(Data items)

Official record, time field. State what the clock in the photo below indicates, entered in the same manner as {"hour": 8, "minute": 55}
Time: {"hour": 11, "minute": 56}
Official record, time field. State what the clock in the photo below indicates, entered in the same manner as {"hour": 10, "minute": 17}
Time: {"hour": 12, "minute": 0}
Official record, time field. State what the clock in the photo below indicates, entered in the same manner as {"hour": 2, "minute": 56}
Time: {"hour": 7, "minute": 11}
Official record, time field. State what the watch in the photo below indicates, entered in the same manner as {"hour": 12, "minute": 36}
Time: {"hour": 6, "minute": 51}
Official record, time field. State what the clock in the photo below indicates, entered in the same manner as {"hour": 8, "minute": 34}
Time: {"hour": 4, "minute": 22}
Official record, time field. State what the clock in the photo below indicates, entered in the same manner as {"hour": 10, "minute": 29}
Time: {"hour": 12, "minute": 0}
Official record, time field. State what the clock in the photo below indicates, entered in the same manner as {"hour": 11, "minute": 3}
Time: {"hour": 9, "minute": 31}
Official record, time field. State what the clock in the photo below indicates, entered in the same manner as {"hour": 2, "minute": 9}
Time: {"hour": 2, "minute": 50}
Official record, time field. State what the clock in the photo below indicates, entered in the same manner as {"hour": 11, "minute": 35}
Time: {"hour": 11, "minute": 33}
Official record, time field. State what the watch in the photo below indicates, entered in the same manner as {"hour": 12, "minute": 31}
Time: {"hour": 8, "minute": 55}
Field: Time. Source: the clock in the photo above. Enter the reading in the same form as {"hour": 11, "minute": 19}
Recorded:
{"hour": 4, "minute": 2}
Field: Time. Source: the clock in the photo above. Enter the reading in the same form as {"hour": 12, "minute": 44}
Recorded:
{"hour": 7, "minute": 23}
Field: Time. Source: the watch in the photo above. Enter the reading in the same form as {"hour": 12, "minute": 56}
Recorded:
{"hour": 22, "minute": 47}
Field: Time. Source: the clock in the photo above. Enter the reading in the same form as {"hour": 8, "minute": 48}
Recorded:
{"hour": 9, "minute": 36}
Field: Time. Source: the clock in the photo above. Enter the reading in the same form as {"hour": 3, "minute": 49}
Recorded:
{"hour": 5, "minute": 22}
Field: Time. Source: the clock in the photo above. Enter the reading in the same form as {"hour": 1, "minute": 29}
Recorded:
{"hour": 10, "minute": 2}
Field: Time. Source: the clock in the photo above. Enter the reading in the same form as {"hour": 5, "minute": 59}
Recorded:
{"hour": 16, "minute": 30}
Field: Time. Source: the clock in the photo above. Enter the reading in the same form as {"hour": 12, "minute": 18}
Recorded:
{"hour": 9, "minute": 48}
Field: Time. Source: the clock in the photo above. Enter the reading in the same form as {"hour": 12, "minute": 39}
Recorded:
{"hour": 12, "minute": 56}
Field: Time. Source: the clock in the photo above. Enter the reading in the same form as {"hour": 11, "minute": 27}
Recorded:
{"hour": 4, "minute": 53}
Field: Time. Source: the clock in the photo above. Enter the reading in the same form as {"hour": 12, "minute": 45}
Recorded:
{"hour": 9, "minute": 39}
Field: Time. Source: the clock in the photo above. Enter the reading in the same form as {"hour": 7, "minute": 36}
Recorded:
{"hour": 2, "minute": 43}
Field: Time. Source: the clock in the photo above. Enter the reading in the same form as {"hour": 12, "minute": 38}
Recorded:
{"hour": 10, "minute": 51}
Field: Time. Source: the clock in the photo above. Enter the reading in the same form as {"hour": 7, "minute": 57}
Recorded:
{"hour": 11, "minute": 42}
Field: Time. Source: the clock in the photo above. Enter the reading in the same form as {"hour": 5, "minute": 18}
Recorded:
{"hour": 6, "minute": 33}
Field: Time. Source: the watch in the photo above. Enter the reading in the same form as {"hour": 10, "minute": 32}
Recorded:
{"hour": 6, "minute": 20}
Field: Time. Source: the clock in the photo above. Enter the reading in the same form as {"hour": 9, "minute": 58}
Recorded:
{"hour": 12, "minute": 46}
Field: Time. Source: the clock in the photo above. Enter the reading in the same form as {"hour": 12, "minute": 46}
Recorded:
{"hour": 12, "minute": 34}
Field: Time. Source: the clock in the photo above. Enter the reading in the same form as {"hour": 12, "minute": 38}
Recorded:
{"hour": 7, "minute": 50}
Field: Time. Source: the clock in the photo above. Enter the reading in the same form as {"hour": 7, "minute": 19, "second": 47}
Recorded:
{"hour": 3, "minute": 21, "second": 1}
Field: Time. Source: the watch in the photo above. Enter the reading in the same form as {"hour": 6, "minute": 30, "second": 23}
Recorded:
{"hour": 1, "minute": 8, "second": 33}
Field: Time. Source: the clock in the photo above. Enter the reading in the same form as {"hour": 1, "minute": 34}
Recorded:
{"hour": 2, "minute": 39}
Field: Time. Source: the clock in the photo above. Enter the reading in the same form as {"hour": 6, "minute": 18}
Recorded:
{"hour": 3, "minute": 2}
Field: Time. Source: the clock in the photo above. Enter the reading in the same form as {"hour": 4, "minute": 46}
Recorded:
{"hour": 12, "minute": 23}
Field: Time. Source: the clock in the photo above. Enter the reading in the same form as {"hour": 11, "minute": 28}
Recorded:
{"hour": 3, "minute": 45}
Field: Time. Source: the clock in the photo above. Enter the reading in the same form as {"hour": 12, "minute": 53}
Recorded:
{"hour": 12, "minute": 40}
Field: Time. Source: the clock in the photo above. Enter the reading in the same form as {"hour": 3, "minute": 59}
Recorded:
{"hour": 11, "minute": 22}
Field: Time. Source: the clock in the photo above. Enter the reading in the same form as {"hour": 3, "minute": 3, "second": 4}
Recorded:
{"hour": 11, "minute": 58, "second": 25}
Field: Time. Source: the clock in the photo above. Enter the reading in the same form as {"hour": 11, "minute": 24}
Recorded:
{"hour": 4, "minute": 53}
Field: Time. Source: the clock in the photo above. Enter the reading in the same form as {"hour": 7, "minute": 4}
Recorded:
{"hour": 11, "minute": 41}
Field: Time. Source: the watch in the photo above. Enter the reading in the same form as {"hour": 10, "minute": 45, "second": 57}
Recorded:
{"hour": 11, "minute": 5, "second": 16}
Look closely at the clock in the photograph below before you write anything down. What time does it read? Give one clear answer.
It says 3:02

Requirements: Count how many lines of the material above contain the string "second", treating uppercase and lowercase as different. Reply with only the number.

Completed exercise: 8